Excerpts from Stephen Sprunk on Fri, Nov 30, 2007 09:48:54AM
-0600:
I think this is a slight misstatement. There _are_ clearly two
classes of ASes: transit and leaf. It's easy to tell which are which,
and the vast majority of growth is in the latter.
Sure, but to clarify, "AS" is used in a generic sense, including some
sites which would not have an AS Number today.
The latter is an explicit goal. Today, one really can't control which
sources use which entrance, just a rough knob for the ratios of
how much enters in each or which destinations can use which
entrances. LISP doesn't seem to make the situation any worse,
and depending on how complex the mapping gets, might make
it better. For instance, it might be possible (at some point) to
make the mapping dependent on the source address, though I
haven't seen anyone propose that yet. We're still trying to figure
out how to get destination-only mapping working :)
Map-Replies can be source-dependent in at least some of the
mapping proposals. In ALT (and EMACS), the Map-Reply comes
from the ETR, so the owner of the ETR gets to apply policy.

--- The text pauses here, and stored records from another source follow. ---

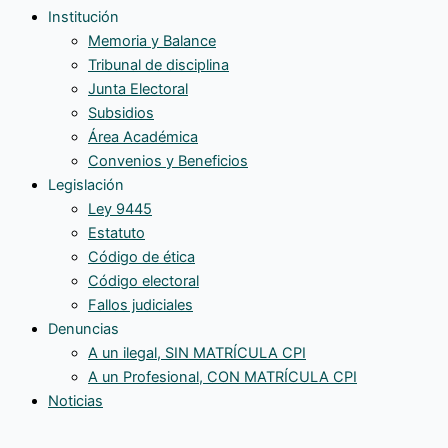
Institución
Memoria y Balance
Tribunal de disciplina
Junta Electoral
Subsidios
Área Académica
Convenios y Beneficios
Legislación
Ley 9445
Estatuto
Código de ética
Código electoral
Fallos judiciales
Denuncias
A un ilegal, SIN MATRÍCULA CPI
A un Profesional, CON MATRÍCULA CPI
Noticias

Excerpts from Stephen Sprunk on Fri, Nov 30, 2007 01:00:57PM
-0600:
I suppose that's a "split"; I thought Russ was worried that there
would be two (potentially overlapping) address spaces, one for
providers and one for customers, as opposed to a single
address space which was divided into RLOCs and EIDs. For
instance, there's been mention of using IPv6 for EIDs and IPv4
for RLOCs, which has some interesting properties.
I am concerned about totally decoupling the addressing domains, and
allowing reuse of addresses, for two reasons. First, operations: I
think it would be confusing to operators to always have to provide
context when talking about "240.1.2.3". Second, it might be useful to
allow end nodes to send packets directly to globally routed addresses
in the DFZ domain. On both of these, we don't know yet if it's going
to be a problem, so let's put off reusing addresses for a while.